FCC Commissioner Jessica Rosenworcel has decried Wheeler’s demand for a vote this week on the issue, instead calling for a delay of at least a month to give his proposal due consideration. The existing time line neglects to “respect the public response” to the proposal, she argued. Another commissioner, Ajit Pai, also called for a delay on the vote.
“We are encouraged by reports that suggest that the FCC is beginning to hear the public outcry that followed the leaking of its original proposal three weeks ago,” said Michael Weinberg, vice president at Public Knowledge.
“The FCC must take public concerns about a fast lane and slow lane online seriously, and the first step to doing so is asking real questions that explore all of its options for implementing strong Net neutrality rules,” he told the E-Commerce Times.
“Going forward, we will continue to push to make sure that the FCC understands that Internet fast lanes go against the core values of Net neutrality, and that the public demands protection for a truly free and open Internet,” Weinberg added.
“It’s not a full pullback in that it reportedly includes exceptions for special cases — such as healthcare organizations streaming rich data to patients,” Pund-IT’s King noted, “but while purists are likely to bluster a bit, the new approach is far more balanced and consumer-friendly than Wheeler’s proposal.”
The updated proposal would seek to address the opposition to his plan, ensuring that the FCC would closely examine deals between ISPs and Internet companies to make sure ISPs don’t hamper companies who decline to pay for faster data delivery, according to The Wall Street Journal.
The new proposal also will seek comment on whether such deals should be banned completely, and it will prohibit major ISPs from seeking deals with some companies that they neglect to offer to others.
Public Utility Suggestion
Wheeler’s proposal also would seek comment on whether the provision of broadband Internet service should be designated as a public utility, which would allow stricter regulation. While ISPs are fighting against such a move, which they say would hamper investment and innovation, companies such as Mozilla have publicly called for ISPs to be classified as “common carriers.”

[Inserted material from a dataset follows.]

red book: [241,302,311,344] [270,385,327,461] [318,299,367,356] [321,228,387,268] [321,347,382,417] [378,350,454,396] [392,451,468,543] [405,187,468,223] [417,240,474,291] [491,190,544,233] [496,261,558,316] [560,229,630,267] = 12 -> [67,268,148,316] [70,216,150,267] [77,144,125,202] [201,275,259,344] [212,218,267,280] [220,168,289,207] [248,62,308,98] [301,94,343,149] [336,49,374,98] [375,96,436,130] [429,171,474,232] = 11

As such, they would not be allowed to enter deals to provide paid preferential treatment. The FCC also plans to seek comment on Mozilla’s proposal.

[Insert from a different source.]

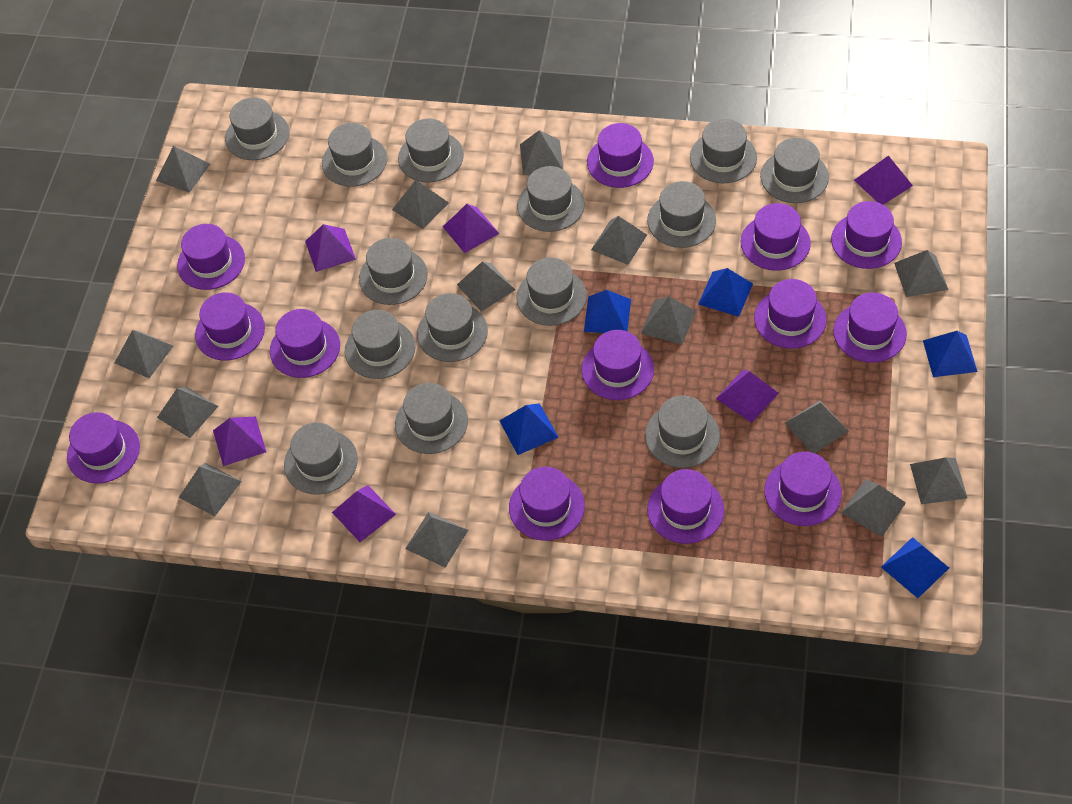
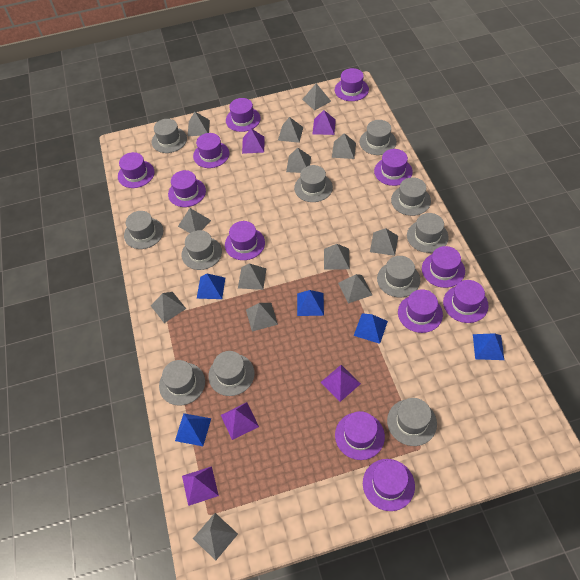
grey hat: [225,98,289,160] [284,422,358,495] [322,123,387,187] [345,310,416,379] [359,238,428,305] [395,383,468,454] [398,118,464,182] [417,293,488,362] [517,166,585,232] [517,257,587,326] [645,395,720,468] [647,181,716,248] [690,118,757,183] [760,138,829,203] = 14 -> [124,211,163,249] [152,119,187,153] [159,360,205,406] [182,230,222,270] [208,351,255,396] [294,165,333,202] [359,120,396,155] [377,256,420,297] [387,398,437,446] [391,177,431,216] [407,213,449,253] = 11
grey pyramid: [114,330,173,378] [156,146,210,193] [157,386,219,438] [179,463,241,516] [392,180,449,229] [405,512,468,568] [457,261,515,312] [520,130,563,175] [591,216,647,265] [641,296,696,345] [785,400,849,453] [841,479,906,537] [894,250,949,297] [910,457,967,504] = 14 -> [151,292,186,323] [178,208,211,233] [188,112,210,136] [193,513,238,560] [238,263,266,290] [246,303,278,331] [278,117,303,143] [286,148,311,173] [302,83,331,111] [324,244,350,270] [332,133,356,159] [338,274,372,304] [370,228,398,256] = 13
purple hat: [67,412,140,483] [177,224,245,290] [195,292,265,361] [270,309,340,378] [509,467,585,541] [582,330,654,400] [587,123,654,188] [647,469,724,544] [741,203,811,271] [754,279,827,349] [764,452,842,526] [831,201,902,269] [833,292,907,363] = 13 -> [118,152,155,188] [168,170,206,207] [193,133,229,168] [225,221,265,260] [226,98,261,132] [335,68,369,101] [335,411,385,460] [363,459,415,511] [374,149,413,186] [398,289,443,333] [422,246,465,288] [443,280,489,323] = 12
purple pyramid: [213,417,266,466] [305,224,356,272] [332,485,396,542] [443,204,500,253] [716,370,779,423] [854,155,913,205] = 6 -> [182,466,219,506] [221,402,259,440] [242,129,265,154] [313,110,336,135] [321,365,361,402] = 5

“Since Net neutrality rules were thrown out by a Federal court in January, carriers have had free rein to devise various toll road scenarios for customers — like Comcast’s imposition of surcharges on Netflix,” King pointed out. “Common carrier rules would allow the FCC far greater oversight of those strategies and deals without having to ask Congress to pass Net neutrality legislation, which would be essentially impossible in the current session.”

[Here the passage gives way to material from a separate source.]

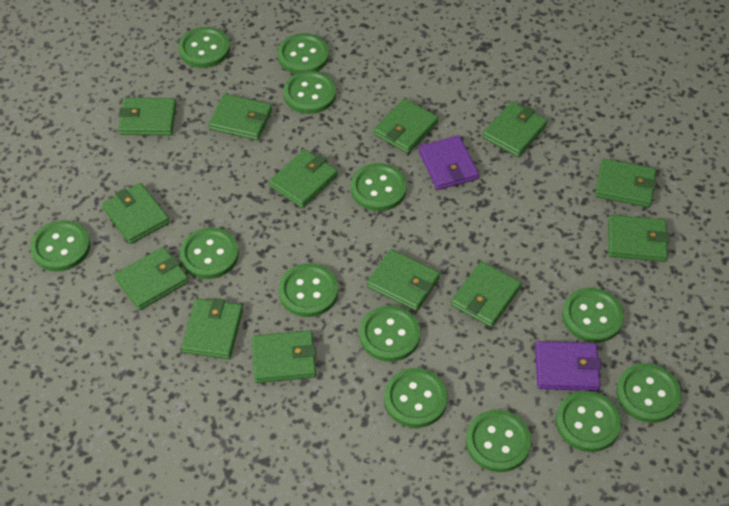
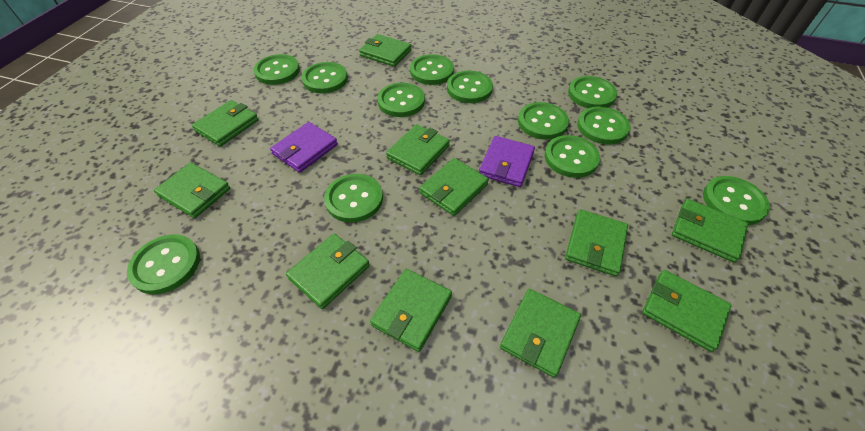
green button: [30,220,90,271] [178,27,230,68] [179,227,239,279] [277,33,329,74] [278,263,338,317] [283,71,336,114] [351,163,407,211] [359,305,420,362] [384,368,448,428] [466,410,531,472] [556,391,621,452] [562,288,624,343] [616,363,682,423] = 13 -> [127,234,200,294] [253,54,300,85] [302,62,348,94] [324,174,383,223] [377,83,425,117] [410,54,454,85] [447,71,493,103] [518,102,569,140] [544,135,600,178] [568,76,617,108] [577,107,630,145] [703,176,770,225] = 12
green wallet: [102,183,170,244] [115,247,189,310] [118,98,177,136] [181,298,243,359] [208,94,272,140] [252,330,316,383] [269,149,338,208] [367,249,440,311] [373,98,438,154] [451,261,522,327] [483,102,547,157] [595,159,657,207] [608,215,669,262] = 13 -> [154,162,230,218] [192,100,259,147] [286,234,370,309] [359,34,412,67] [370,269,452,352] [386,124,450,175] [419,158,489,216] [500,289,581,378] [565,209,628,276] [642,270,732,352] [672,199,748,263] = 11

Wheeler additionally hopes to establish an ombudsman who would advocate on behalf of Internet companies and would have “significant enforcement authority,” enabling all those concerned in ISP-Internet company deals to have access to the FCC’s dispute resolution process.
The updated proposal attempts to address the opposition to the plan while remaining on what Wheeler believes would be the fastest course of action on the issue, agency officials told the WSJ. Yet his belief that the proposal would retain an open Internet, without previously revealing much information on exactly how that would occur, reportedly has caused dissension in the FCC.
“It definitely seems to be tipping toward a more consumer-friendly outcome, which hasn’t always been the case during the past two-plus decades,” King suggested. “As a class, the vast majority of modern politicians, bureaucrats and regulators are extremely friendly toward business interests. That Wheeler decided to tone down his recommendations is testimony to the volume and quality of dissenting opinions, along with the fact that we’re in the run-up to hotly contested elections.”